What you will do: Could you quote the lines starting at the one containing "text External data" and ending with the one containing "text Allow vertex", including both of those?

Records from a data collection

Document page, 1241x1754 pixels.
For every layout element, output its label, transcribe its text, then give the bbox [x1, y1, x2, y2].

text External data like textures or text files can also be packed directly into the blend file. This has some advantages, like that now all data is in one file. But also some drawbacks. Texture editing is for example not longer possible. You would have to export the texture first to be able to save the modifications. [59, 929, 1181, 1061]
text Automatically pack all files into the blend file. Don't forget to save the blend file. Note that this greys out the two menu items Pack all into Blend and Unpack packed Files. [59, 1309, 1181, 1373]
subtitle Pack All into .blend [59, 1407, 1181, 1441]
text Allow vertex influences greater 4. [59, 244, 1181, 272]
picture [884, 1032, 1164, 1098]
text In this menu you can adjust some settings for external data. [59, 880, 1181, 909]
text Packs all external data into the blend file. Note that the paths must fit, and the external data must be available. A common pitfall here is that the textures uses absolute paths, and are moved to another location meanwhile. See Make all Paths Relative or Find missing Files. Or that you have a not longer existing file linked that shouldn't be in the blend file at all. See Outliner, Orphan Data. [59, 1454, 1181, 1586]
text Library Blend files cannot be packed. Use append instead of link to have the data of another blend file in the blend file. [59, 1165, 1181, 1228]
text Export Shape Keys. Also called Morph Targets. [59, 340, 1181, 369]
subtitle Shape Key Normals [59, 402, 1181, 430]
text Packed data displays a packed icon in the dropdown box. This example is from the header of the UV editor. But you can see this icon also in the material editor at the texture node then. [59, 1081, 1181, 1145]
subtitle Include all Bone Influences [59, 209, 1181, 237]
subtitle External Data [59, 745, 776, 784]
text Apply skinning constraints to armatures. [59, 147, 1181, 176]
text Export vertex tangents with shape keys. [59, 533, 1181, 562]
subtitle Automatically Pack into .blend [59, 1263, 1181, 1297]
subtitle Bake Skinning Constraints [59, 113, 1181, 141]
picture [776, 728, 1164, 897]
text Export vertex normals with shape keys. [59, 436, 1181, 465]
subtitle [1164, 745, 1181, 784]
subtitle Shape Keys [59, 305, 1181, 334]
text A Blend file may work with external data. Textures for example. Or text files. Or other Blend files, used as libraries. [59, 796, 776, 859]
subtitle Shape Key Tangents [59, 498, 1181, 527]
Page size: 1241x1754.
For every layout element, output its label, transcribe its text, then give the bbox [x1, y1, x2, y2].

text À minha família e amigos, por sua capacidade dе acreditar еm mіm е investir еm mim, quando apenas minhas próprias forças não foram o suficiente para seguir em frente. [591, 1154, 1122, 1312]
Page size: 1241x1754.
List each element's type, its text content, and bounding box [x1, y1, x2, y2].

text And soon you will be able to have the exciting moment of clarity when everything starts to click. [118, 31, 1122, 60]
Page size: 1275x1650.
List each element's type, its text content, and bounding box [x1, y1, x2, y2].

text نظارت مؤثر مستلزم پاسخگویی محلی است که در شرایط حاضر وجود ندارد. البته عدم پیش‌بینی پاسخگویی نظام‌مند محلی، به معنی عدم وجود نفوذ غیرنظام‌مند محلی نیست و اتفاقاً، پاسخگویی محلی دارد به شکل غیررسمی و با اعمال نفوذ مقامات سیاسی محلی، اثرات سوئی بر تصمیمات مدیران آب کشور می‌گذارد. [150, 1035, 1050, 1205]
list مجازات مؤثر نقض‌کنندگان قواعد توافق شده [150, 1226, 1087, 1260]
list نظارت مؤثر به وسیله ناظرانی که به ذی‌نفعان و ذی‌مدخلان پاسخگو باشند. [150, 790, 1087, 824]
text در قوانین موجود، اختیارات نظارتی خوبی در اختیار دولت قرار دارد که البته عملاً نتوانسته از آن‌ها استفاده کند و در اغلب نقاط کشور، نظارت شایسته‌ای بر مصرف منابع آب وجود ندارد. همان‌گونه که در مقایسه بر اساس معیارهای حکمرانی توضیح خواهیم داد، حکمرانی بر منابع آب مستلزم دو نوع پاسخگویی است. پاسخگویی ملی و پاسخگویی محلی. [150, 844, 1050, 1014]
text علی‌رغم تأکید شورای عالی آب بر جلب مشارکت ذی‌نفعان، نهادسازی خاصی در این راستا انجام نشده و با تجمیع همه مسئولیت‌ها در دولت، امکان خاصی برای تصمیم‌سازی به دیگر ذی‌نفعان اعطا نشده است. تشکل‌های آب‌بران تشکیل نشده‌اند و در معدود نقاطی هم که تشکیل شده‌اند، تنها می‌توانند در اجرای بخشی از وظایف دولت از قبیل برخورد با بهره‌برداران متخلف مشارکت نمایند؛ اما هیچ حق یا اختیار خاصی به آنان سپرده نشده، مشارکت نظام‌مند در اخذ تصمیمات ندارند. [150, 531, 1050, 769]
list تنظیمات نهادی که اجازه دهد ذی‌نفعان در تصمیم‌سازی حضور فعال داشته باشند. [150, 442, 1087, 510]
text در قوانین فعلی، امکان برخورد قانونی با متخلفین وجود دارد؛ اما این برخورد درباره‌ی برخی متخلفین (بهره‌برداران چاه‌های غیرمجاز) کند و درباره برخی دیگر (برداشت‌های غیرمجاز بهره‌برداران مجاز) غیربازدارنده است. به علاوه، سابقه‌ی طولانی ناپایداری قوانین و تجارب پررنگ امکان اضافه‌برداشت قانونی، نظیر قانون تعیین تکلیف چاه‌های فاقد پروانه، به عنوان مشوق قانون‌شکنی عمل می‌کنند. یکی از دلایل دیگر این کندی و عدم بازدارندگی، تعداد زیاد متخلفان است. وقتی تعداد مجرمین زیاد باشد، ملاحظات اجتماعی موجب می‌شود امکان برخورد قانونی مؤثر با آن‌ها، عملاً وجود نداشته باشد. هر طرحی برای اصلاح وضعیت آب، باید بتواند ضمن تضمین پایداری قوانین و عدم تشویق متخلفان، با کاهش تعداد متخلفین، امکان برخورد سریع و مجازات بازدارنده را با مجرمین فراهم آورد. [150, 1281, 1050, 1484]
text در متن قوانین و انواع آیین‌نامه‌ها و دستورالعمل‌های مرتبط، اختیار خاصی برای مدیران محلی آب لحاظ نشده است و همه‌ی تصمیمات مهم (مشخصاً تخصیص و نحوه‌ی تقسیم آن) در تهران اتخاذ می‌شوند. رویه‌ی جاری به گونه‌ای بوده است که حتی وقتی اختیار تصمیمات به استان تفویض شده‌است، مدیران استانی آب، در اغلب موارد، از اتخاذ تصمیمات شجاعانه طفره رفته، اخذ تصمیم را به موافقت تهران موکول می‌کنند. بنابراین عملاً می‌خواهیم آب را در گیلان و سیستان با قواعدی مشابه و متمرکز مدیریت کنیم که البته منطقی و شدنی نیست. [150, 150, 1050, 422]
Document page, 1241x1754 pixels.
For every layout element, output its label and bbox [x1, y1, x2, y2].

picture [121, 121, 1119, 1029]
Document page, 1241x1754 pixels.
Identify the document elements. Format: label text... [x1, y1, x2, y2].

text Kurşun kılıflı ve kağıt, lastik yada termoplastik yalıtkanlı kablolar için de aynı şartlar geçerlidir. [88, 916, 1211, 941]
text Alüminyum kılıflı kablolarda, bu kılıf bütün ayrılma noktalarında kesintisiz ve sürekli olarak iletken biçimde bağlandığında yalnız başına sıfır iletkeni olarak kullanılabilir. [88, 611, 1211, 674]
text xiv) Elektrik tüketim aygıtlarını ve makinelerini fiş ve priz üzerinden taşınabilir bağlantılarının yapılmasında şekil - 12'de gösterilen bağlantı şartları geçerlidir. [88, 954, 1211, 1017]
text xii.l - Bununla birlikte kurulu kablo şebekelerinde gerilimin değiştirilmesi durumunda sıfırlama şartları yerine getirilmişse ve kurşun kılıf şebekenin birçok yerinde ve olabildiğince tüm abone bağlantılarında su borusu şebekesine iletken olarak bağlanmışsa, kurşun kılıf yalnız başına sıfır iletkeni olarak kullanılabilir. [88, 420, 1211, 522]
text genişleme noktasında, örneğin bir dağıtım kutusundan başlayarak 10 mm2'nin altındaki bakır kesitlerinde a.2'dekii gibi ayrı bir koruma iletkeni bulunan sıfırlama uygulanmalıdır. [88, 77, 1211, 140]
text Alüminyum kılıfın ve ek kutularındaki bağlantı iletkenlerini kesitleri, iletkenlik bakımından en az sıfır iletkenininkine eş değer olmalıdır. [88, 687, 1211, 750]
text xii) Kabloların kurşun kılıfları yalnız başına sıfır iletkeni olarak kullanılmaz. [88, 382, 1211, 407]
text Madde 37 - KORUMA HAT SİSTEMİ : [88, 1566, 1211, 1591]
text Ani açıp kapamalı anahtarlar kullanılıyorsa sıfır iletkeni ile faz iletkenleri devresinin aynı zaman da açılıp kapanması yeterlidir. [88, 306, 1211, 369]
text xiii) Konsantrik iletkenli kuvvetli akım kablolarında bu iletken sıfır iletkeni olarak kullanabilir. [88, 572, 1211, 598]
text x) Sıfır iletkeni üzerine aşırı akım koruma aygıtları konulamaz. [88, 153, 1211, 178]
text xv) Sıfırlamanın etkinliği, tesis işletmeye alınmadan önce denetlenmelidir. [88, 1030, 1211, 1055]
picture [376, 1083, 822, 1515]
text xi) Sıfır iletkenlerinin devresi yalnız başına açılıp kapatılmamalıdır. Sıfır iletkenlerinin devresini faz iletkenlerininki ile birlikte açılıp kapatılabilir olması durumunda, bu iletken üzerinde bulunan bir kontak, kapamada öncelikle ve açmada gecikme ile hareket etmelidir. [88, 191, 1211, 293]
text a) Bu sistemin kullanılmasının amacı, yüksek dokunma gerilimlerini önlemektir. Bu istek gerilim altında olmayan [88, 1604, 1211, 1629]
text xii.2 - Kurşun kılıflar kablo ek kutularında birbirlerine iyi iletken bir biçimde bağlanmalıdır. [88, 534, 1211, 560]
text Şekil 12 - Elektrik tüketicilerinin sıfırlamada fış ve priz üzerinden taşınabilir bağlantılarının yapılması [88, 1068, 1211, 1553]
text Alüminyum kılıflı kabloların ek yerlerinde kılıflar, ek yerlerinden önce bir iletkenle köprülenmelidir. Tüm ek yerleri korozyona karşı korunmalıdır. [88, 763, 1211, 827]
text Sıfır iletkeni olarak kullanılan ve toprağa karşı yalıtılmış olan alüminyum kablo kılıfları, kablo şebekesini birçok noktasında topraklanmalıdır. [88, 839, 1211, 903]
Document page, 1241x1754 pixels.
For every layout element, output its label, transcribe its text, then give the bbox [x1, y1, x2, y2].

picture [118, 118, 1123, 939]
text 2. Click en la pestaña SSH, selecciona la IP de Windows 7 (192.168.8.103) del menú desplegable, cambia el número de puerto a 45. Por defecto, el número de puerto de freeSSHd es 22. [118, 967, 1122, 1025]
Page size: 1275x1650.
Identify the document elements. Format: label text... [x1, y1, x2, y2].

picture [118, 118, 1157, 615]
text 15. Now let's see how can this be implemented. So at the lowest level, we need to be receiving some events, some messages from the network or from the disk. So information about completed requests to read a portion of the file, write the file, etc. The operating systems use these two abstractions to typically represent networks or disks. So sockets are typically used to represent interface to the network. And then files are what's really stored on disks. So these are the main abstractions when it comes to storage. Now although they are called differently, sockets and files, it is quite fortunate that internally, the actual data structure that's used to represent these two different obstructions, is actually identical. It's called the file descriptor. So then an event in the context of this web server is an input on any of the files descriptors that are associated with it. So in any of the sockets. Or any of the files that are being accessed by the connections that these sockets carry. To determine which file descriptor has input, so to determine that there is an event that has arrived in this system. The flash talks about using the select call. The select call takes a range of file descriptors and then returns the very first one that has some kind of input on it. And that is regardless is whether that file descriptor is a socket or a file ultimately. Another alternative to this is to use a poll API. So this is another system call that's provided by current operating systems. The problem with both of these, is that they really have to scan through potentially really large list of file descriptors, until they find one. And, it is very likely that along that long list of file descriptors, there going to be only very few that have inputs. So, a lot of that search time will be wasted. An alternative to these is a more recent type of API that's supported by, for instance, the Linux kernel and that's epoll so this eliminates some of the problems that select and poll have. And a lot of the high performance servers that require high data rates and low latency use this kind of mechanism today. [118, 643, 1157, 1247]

Output for this exercise:
text External data like textures or text files can also be packed directly into the blend file. This has some advantages, like that now all data is in one file. But also some drawbacks. Texture editing is for example not longer possible. You would have to export the texture first to be able to save the modifications. [59, 929, 1181, 1061]
text Automatically pack all files into the blend file. Don't forget to save the blend file. Note that this greys out the two menu items Pack all into Blend and Unpack packed Files. [59, 1309, 1181, 1373]
subtitle Pack All into .blend [59, 1407, 1181, 1441]
text Allow vertex influences greater 4. [59, 244, 1181, 272]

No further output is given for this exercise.